# Neat idea for an old wedding dress



## Pumpkin5 (Aug 8, 2010)

:jol: Hey Peeps! I thought this was a cool idea for an old wedding/prom dress that you may have, or can find at Goodwill. My sister found it on Etsy and sent it to me. You could do it any color you like, purple, black, blue...
Very cool look.
















(Looks like they used those flat, glow in the dark skeletons and just spray painted the dress with the skeleton laying on the dress, but you could also use painter's tape...the skeleton would be quicker...)


----------



## Hairazor (Mar 13, 2012)

Too cool!


----------



## scareme (Aug 29, 2006)

I love this! How could I have missed this? It's beautiful.


----------



## Headless (Sep 4, 2011)

^ What scareme said - that's awesome!


----------



## Copchick (Apr 10, 2012)

Love that! I would wear that on my wedding day.


----------



## BillsThrills (Jun 12, 2017)

Wow, this is amazing. I could see some of my "edgy" teenage cousins wanting to wear this in school though!


----------



## BunchOfHocusPocus (May 23, 2012)

Wow, that's awesome! I love the colors that you used!


----------



## Pumpkin5 (Aug 8, 2010)

TheScary_Jackolantern said:


> Wow, that's awesome! I love the colors that you used!

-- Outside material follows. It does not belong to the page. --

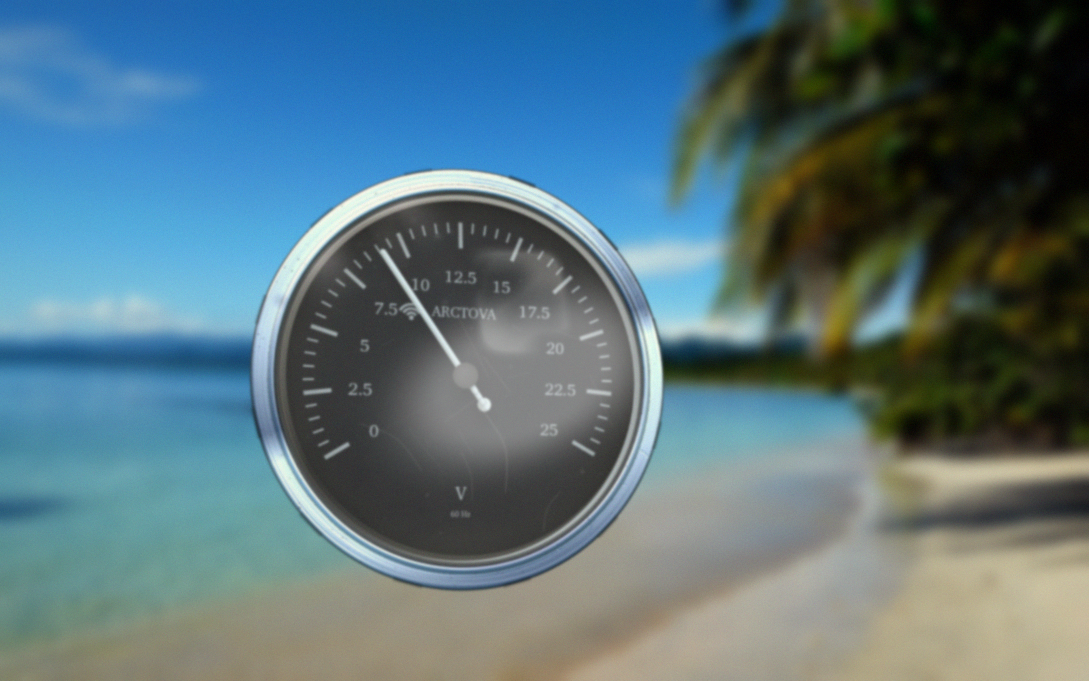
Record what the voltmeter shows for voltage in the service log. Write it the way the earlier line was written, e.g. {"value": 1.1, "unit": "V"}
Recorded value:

:jol:Thanks, but this is not mine, just an idea my sister found on Pinterest and sent to me.


----------



## trishaanne (Aug 20, 2005)

I have 6 old wedding gowns upstairs in a box. Since this is our last haunt, I may give this a try on one of them. Great idea. I've worn my wedding dress every year since we got married. It's been my costume in our haunt for 15 years, been at 4 Halloween parties and 3 zombie walks!


----------



## CAMILWAMMY (Jul 23, 2019)

I love this!! I bought a second hand dress about a year ago and have been trying to come up with something to use it for.. This just might win, thanks for sharing!


----------



## Dr. Maniaco (Sep 7, 2012)

It's pretty awesome ... but I'd never wear it ... 


... in public.


----------



## RoxyBlue (Oct 6, 2008)

^LOL, you are such a doof!:jol:


----------



## stick (Jan 21, 2009)

Dr. Maniaco thanks for the laugh this morning.


----------